You can email you can hit the contact us form on the Blackfields infosec page, and then that'll alarm that they should email to, like, the team that I work on. And then we'll invite you to schedule a call, and then we'll get on the phone. You know? So I'm showing major.

Ethan Robish: 01:21:37

We'll get on a a video chat, you know. We'll still email it a phone. Yeah.

Tom Smith: 01:21:41

Yeah. I know. Yeah. Right. I know.

Ethan Robish: 01:21:43

Yeah. It's I still take the

Tom Smith: 01:21:44

I don't think of it as like a thing with a currently core coming out straight under

Derek Banks: 01:21:48

There's actually a question in chat. Do want me to answer it? Yeah. Alright. So for an AI pen test, how do you handle consult customers about potential costs associated with fuzzing and increased token usage?

Derek Banks: 01:21:58

So at like, during the scope like the, you know, the if if there was a question question about that, we would discuss it with you. We're not there's actually an OWASP top 10 about unbounded consumption and resource exhaustion. We're we're well aware that if we're going to do something automated against a a large language model that there is a cost associated with it depending on how things are set up. So we would definitely work with you to figure out. We're not gonna stick you with a $20,000 AWS bill and be like, oh, that sucks to be you.

Derek Banks: 01:22:29

Like, yeah. No. That's not how that's gonna work at all. Like, if I was the one doing the the test, which would be maybe be likely anyway, like, we're gonna look at the architecture and and, like, if we thought that you had, like, a scenario where, like, hey, somebody could really spend a lot of money here if you're not careful, we would probably talk to you about that. So and what guardrails you should put in place to prevent something like that.

Jason Blanchard: 01:22:50

I hadn't even thought of that. That someone it like, that's the you could just exhaust financial resources of a company by exploiting their AI.

Derek Banks: 01:23:01

Yeah. Whatever. Unlike other open source things, like open source and AI, like, just gluing a bunch of open source together and and and doing a thing is not always the best idea in the AI world. Mhmm.

Jason Blanchard: 01:23:14

Alright.

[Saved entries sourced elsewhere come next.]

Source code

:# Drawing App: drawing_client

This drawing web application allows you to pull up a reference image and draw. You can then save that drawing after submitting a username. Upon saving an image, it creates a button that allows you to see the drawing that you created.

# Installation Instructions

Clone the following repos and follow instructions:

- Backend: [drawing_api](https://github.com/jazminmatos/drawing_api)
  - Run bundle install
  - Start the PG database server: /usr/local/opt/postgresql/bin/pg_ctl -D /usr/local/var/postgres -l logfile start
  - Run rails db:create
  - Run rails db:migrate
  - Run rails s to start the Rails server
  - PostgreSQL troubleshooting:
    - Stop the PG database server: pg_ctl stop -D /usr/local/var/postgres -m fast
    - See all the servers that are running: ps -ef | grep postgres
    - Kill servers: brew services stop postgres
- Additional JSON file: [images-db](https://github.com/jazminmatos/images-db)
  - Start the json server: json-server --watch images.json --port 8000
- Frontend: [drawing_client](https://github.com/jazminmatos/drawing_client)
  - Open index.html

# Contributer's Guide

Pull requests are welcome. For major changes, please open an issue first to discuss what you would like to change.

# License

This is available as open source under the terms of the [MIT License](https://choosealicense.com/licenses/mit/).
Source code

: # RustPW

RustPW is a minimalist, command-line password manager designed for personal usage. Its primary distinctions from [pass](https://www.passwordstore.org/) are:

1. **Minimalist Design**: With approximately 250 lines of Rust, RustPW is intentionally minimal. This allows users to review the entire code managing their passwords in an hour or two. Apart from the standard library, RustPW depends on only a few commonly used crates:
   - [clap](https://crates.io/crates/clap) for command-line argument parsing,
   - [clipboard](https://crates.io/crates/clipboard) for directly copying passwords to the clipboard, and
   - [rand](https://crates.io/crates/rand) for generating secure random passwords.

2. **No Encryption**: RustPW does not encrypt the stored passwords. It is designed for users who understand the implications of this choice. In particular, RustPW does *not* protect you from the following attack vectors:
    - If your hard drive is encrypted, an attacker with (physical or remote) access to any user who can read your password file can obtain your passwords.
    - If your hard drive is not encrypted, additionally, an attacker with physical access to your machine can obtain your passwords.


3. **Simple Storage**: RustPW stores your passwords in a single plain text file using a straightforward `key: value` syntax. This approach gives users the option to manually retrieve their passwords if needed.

So we do this work, we now let you know we do this work, and if you want to reach out to us to talk about what that work might look like, you know where to find us. Thank you for sticking around for this part. We're keeping it kinda brief today because we've already gone pretty long. Deb, what are your final thoughts though?

Deb Wigley: 01:23:33

Final thoughts. We've thank you guys for hanging out and for showing up. Yesterday was crazy, so we're a little low energy today. But we just really appreciate you guys being here and listening to Ethan and Derek share their smarts. And be nice humans, be nice to each other, be kind, and help people that are just couple steps behind you.

Deb Wigley: 01:23:52

Help them help them. Bring them on. Bring them bring them on. We love each other.

Ethan Robish: 01:23:55

Or else the protector of happiness and kindness will

Jason Blanchard: 01:23:58

fight you. Protector.

Deb Wigley: 01:24:01

The defender of happy.

Ethan Robish: 01:24:02

Neither happy nor kind.

Deb Wigley: 01:24:03

But somehow still happy and fit.

Jason Blanchard: 01:24:06

Yes. We're the the people that would do the work if you need the work, and we appreciate you being here. We'll see you all next time.

Derek Banks: 01:24:13

Bye bye.

Jason Blanchard: 01:24:14

Ryan. Hi. Kill it, Ryan. And then you can just Fire. You're done, Ryan.

Jason Blanchard: 01:24:19

Have to

Derek Banks: 01:24:19

I have.

Deb Wigley: 01:24:20

Done. You're you're done. You've done a lot.